[GIVEN ENTRIES — start]

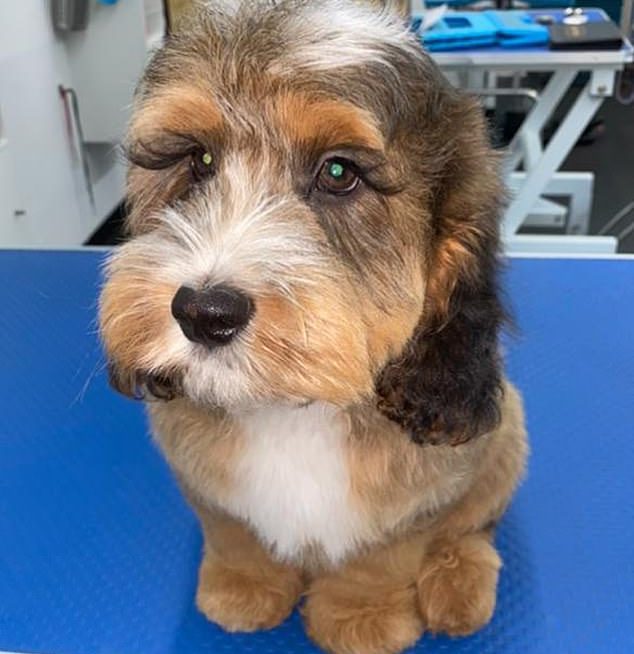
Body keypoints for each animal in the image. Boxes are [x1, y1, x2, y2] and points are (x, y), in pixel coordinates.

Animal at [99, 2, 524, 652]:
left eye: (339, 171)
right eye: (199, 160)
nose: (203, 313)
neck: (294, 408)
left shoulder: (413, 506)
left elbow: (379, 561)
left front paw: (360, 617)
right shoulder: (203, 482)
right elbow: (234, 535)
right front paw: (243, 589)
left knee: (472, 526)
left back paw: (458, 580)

[GIVEN ENTRIES — finish]
[GIVEN ENTRIES — start]

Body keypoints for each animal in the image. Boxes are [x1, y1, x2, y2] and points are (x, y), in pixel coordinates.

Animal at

[GIVEN ENTRIES — finish]
[GIVEN ENTRIES — start]

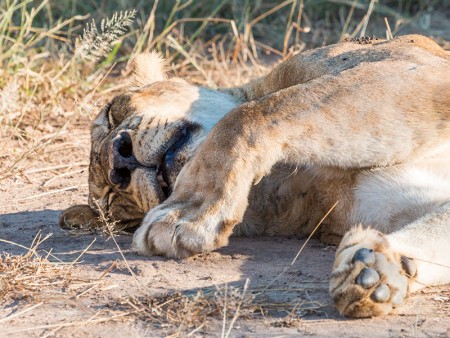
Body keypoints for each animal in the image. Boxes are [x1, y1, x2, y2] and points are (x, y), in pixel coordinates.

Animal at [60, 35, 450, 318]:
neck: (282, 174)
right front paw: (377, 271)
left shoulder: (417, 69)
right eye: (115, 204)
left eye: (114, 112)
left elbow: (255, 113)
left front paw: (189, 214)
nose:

[GIVEN ENTRIES — finish]

## YOUR OBJECTIVE
Above this instruction are the records; retype exactly the lines from the one containing "left shoulder: (413, 506)" up to and including the one containing "left back paw: (458, 580)".

## RESPONSE BELOW
left shoulder: (413, 506)
left elbow: (379, 561)
left front paw: (360, 617)
right shoulder: (203, 482)
right elbow: (234, 535)
right front paw: (243, 589)
left knee: (472, 526)
left back paw: (458, 580)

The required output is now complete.